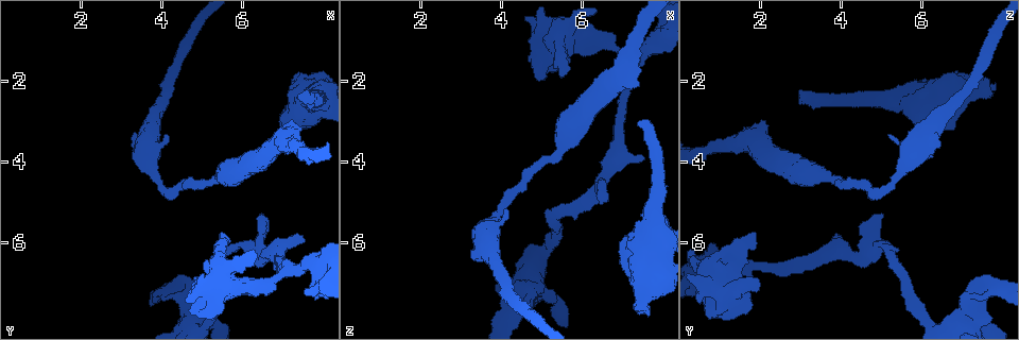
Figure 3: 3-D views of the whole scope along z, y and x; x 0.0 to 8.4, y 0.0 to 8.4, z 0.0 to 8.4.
branch stops here
look em yz step 8 tint at (4.10, 3.30, 5.20)

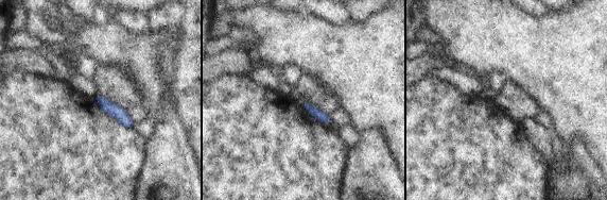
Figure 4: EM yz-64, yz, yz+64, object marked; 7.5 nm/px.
look em xz step 4 letters same

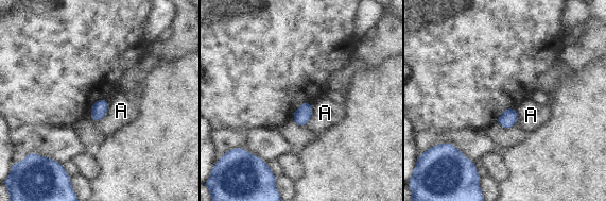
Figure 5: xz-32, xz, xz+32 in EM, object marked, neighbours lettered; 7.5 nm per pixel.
longest_contact A 200 nm
pass # A other; border 5:(107, 100), (106, 113), (91, 121); no lettered segment goes on from it

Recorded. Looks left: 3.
look 3d 2um at (7.65, 2.10, 7.80)

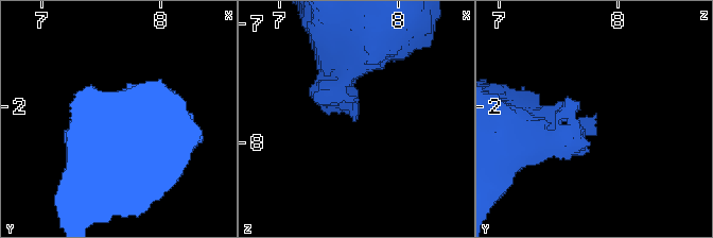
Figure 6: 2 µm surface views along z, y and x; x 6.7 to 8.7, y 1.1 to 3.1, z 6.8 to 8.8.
now the EM
look em planes letters at (7.64, 2.10, 7.82)

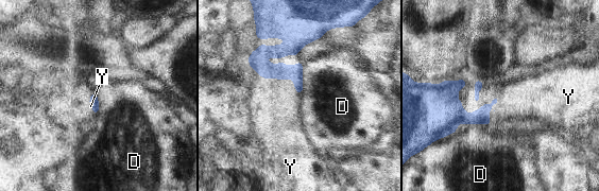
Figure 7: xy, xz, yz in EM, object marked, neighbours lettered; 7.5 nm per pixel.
attach Y # D other, Y same; it goes on there

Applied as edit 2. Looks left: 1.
done edits attach@2, attach@7; rest unchecked

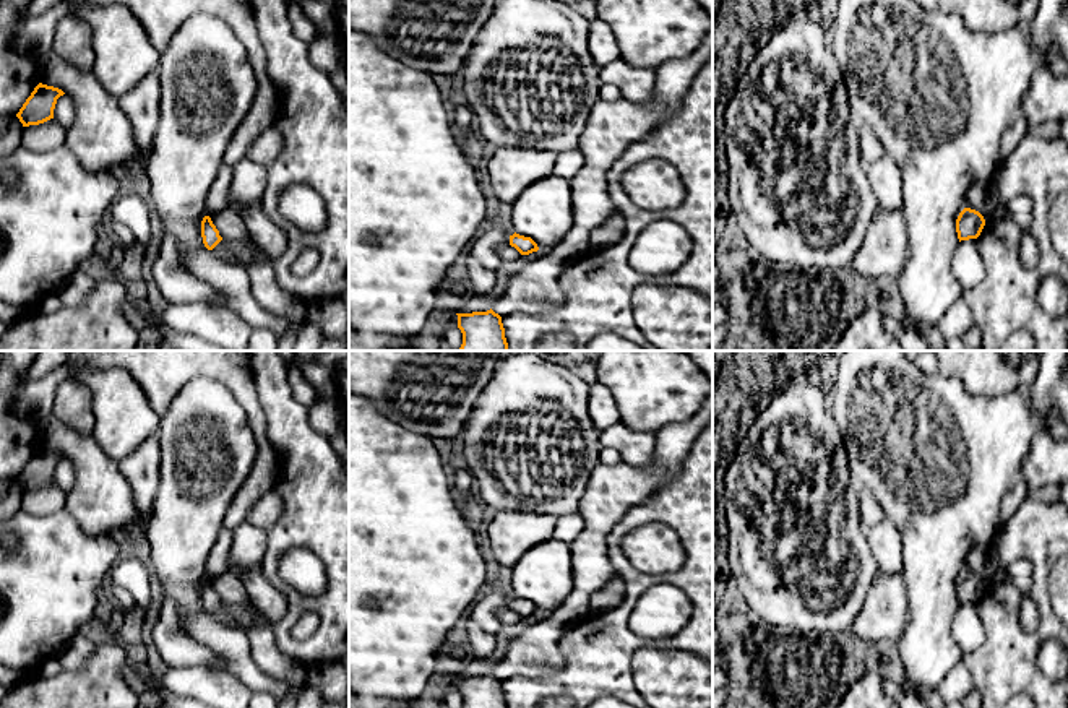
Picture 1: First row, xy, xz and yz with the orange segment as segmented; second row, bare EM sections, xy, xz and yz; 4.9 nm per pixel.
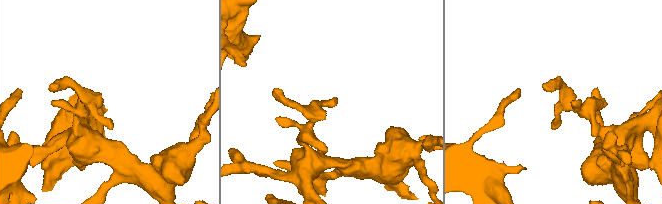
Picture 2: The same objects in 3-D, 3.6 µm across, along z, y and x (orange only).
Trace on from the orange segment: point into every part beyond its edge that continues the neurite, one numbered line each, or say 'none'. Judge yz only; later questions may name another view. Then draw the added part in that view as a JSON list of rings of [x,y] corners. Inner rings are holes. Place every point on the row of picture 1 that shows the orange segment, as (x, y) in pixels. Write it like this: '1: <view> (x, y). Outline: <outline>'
none

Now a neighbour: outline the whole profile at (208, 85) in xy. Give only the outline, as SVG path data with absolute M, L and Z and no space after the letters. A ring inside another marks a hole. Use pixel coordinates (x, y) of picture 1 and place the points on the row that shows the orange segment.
M206 13L183 21L161 52L156 73L161 84L161 119L143 162L153 209L162 224L161 248L151 274L167 304L205 302L227 309L226 297L188 268L183 253L206 248L201 237L206 196L232 135L252 107L258 81L245 45L230 26Z

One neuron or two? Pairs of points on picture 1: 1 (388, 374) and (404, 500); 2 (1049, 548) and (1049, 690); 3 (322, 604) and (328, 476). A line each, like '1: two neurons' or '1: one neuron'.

· · ·

What you should do
Transcribe every record above exactly, leaving out the pictures.

Solution to this exercise
Figure 3: 3-D views of the whole scope along z, y and x; x 0.0 to 8.4, y 0.0 to 8.4, z 0.0 to 8.4.
branch stops here
look em yz step 8 tint at (4.10, 3.30, 5.20)

Figure 4: EM yz-64, yz, yz+64, object marked; 7.5 nm/px.
look em xz step 4 letters same

Figure 5: xz-32, xz, xz+32 in EM, object marked, neighbours lettered; 7.5 nm per pixel.
longest_contact A 200 nm
pass # A other; border 5:(107, 100), (106, 113), (91, 121); no lettered segment goes on from it

Recorded. Looks left: 3.
look 3d 2um at (7.65, 2.10, 7.80)

Figure 6: 2 µm surface views along z, y and x; x 6.7 to 8.7, y 1.1 to 3.1, z 6.8 to 8.8.
now the EM
look em planes letters at (7.64, 2.10, 7.82)

Figure 7: xy, xz, yz in EM, object marked, neighbours lettered; 7.5 nm per pixel.
attach Y # D other, Y same; it goes on there

Applied as edit 2. Looks left: 1.
done edits attach@2, attach@7; rest unchecked

Picture 1: First row, xy, xz and yz with the orange segment as segmented; second row, bare EM sections, xy, xz and yz; 4.9 nm per pixel.
Picture 2: The same objects in 3-D, 3.6 µm across, along z, y and x (orange only).
Trace on from the orange segment: point into every part beyond its edge that continues the neurite, one numbered line each, or say 'none'. Judge yz only; later questions may name another view. Then draw the added part in that view as a JSON list of rings of [x,y] corners. Inner rings are holes. Place every point on the row of picture 1 that shows the orange segment, as (x, y) in pixels. Write it like this: '1: <view> (x, y). Outline: <outline>'
none

Now a neighbour: outline the whole profile at (208, 85) in xy. Give only the outline, as SVG path data with absolute M, L and Z and no space after the letters. A ring inside another marks a hole. Use pixel coordinates (x, y) of picture 1 and place the points on the row that shows the orange segment.
M206 13L183 21L161 52L156 73L161 84L161 119L143 162L153 209L162 224L161 248L151 274L167 304L205 302L227 309L226 297L188 268L183 253L206 248L201 237L206 196L232 135L252 107L258 81L245 45L230 26Z

One neuron or two? Pairs of points on picture 1: 1 (388, 374) and (404, 500); 2 (1049, 548) and (1049, 690); 3 (322, 604) and (328, 476). A line each, like '1: two neurons' or '1: one neuron'.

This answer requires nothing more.